Table 5. The error of different multi-order polynomial for EGT3.

Order	Real Value	Predicted Value	Error (%)
two	958.14	958.3734	2.2
three	958.14	958.5752	2.2
four	958.14	961.1482	2.4
five	958.14	955.5948	2.0
six	958.14	969.9161	3.4

, we can find a four-order polynomial that meets the forecast requirements well.

We use the squares polynomial fitting method to fit these known numerical scatter plots, and the fitting multi-order polynomial results are listed following:

Y4 = 2.6 × Z² + 11 × Z +9.7 × 102
Y4 = 0.074 × Z³ + 2.8 × Z² + 11 × Z + 9.7 × 102
Y4 = −0.9 × Z⁴ − 2.4 × Z³ + 3.1 × Z² + 13 × Z + 9.7 × 102
Y4 = −2.7 × Z⁵ − 11 × Z⁴ − 7 × Z³ + 14 × Z² + 18 × Z + 9.7 × 102
Y4 = −1.7 × Z⁶ − 9.7 × Z⁵ − 15 × Z⁴ +1.1 × Z³ +19 × Z² + 15 × Z + 9.7 × 102

To verify those multi-order polynomial results and find the optimum order, we select a real value (1058.8, 956.81), where Z = −2.06. According to the error results from

Table 6. The error of different multi-order polynomial for EGT4.

Order	Real Value	Predicted Value	Error (%)
two	956.81	953.6518	0.3
three	956.81	953.612	0.3
four	956.81	959.1251	0.2
five	956.81	954.4378	0.3
six	956.81	937.3811	2.0

, we can find four-order polynomial is the best.

6. Discussion

When comparing the error of different multi-order polynomial, it can be clearly seen that the missing data has been fitted closely. It shows that the least squares polynomial fitting method is simple and applicable, which can make up for the lack of data of the flying reference data and improve the accuracy and reliability of the data.

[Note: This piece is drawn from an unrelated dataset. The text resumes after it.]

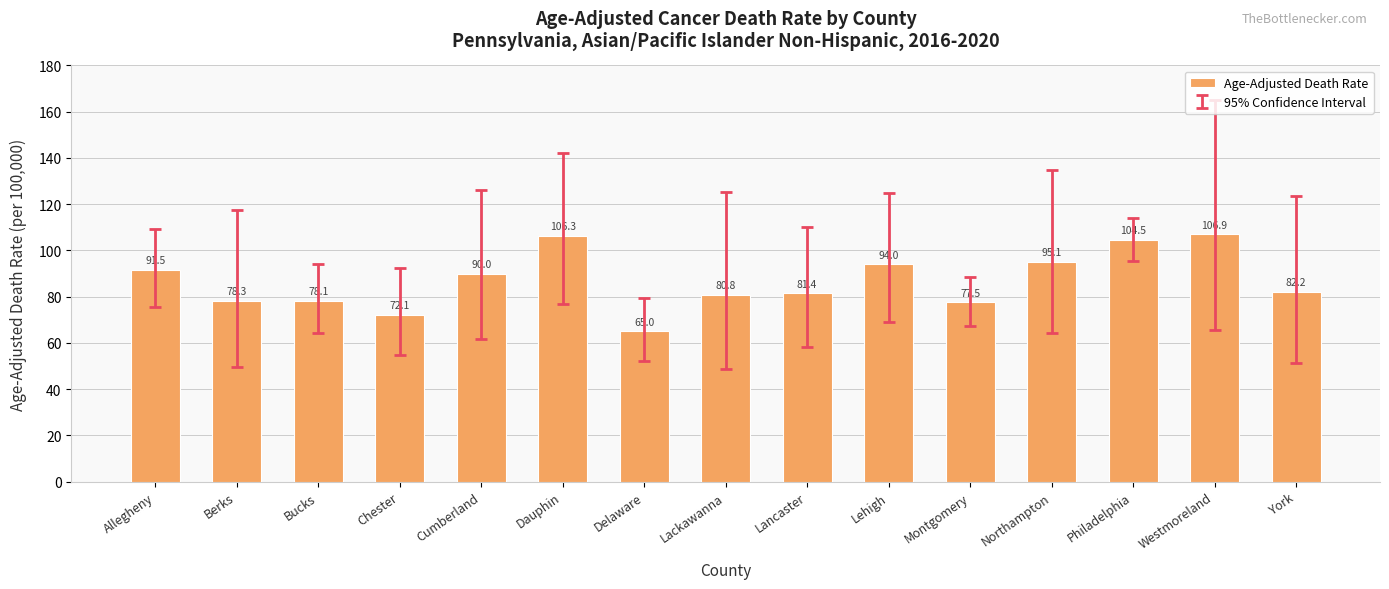

How many distinct data groups are displayed?

1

The least squares method can be used to easily obtain unknown data, and the sum of the squares of the errors between the obtained data and the actual data is minimized. It can also be used for curve fitting, and the least squares method is simple and effective. The RPM and EGT are used as examples to verify the feasibility of the least squares polynomial fitting model. With the confirmation of the relationship between RPM and EGT, the four-order polynomial is more suitable.

7. Conclusions

To prevent the affecting of missing flight data on flight information analysis, the polynomial fitting model based on the least squares method was employed to fit and correct the missing flight data. For the flight data of aircraft engine exhaust gas temperature (EGT) is often lost because of the immature detection technology, a series of multi-order polynomials are established by the relationship of aircraft engine exhaust gas temperature (EGT) and revolutions per minute (RPM). By comparing the error of every polynomial, the four-order polynomial has more obvious advantages for correction and fitting of flight Data EGT based on RPM, and it is verified that the polynomial least squares analysis method in correction and fitting civil aviation flight data EGT based on RPM is simpler and more effective than the previous method, has universal practicability, and has engineering application value in-flight data fitting and correction. Subsequent research will be applied to aircraft operation reliability assessment and pilot flight quality monitoring on the basis of filling and fitting data.